* [YOUR GOAL]: Each line in the records below that has the word "Left" should be copied.

==== MATERIAL TO PROCESS ====

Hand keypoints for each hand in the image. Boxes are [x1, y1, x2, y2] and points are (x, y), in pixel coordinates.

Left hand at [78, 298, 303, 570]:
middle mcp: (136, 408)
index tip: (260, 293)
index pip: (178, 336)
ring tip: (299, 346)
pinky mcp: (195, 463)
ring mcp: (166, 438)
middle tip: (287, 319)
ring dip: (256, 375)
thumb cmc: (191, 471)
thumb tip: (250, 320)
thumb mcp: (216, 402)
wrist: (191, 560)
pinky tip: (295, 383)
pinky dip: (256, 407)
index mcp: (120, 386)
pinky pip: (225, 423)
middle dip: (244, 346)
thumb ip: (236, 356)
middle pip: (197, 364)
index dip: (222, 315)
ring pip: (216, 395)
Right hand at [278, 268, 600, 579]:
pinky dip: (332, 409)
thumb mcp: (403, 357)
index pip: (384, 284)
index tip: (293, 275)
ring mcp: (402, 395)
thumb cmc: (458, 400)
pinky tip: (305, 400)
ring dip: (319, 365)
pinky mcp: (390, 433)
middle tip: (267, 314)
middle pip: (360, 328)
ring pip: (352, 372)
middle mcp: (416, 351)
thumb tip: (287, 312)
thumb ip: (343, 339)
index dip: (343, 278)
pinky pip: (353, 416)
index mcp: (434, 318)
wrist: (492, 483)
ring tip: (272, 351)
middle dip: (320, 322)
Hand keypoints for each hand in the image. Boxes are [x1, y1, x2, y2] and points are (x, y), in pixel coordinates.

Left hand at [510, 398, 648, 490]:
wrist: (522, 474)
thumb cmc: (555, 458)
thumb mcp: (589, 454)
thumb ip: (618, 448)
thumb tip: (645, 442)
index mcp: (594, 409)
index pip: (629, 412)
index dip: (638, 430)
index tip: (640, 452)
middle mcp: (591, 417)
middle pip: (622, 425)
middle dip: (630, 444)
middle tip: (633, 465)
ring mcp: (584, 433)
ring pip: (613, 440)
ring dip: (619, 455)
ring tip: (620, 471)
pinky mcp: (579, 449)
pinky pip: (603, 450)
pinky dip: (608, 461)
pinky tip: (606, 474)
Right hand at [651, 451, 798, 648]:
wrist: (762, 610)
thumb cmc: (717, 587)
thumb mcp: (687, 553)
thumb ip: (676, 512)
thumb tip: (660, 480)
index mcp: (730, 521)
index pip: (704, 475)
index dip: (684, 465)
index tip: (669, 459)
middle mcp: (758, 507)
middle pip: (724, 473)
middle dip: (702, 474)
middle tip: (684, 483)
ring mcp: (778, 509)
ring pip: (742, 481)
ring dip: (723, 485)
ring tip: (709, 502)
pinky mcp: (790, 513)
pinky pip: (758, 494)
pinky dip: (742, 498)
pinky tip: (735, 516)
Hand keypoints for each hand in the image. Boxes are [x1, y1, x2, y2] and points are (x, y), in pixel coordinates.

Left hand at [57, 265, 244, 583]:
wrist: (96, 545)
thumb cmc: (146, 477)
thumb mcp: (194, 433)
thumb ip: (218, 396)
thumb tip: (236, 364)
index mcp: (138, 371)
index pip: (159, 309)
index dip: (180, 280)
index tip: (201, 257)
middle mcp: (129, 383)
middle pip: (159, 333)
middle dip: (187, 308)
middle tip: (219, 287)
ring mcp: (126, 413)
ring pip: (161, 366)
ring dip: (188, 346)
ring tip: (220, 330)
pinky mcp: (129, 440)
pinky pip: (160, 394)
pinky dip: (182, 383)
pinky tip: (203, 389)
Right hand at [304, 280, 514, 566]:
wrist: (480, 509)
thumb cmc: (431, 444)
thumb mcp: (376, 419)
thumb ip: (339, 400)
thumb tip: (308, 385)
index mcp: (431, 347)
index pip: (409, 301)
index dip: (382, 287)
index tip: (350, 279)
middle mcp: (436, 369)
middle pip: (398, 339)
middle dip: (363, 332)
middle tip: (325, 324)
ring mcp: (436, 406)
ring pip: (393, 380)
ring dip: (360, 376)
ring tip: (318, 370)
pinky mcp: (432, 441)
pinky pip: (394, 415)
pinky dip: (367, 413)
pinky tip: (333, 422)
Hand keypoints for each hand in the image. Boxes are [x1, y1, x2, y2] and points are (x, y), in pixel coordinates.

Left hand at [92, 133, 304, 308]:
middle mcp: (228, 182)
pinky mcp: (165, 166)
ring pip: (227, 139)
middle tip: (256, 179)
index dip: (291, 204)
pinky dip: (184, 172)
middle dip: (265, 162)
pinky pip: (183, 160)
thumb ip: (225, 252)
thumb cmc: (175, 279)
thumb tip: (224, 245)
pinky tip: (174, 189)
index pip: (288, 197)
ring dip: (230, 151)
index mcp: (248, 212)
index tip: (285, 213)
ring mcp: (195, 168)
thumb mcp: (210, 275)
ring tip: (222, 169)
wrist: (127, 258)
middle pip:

====

* [EXERCISE ANSWER]:
Left hand at [78, 298, 303, 570]:
Left hand at [510, 398, 648, 490]:
Left hand at [57, 265, 244, 583]:
Left hand at [92, 133, 304, 308]:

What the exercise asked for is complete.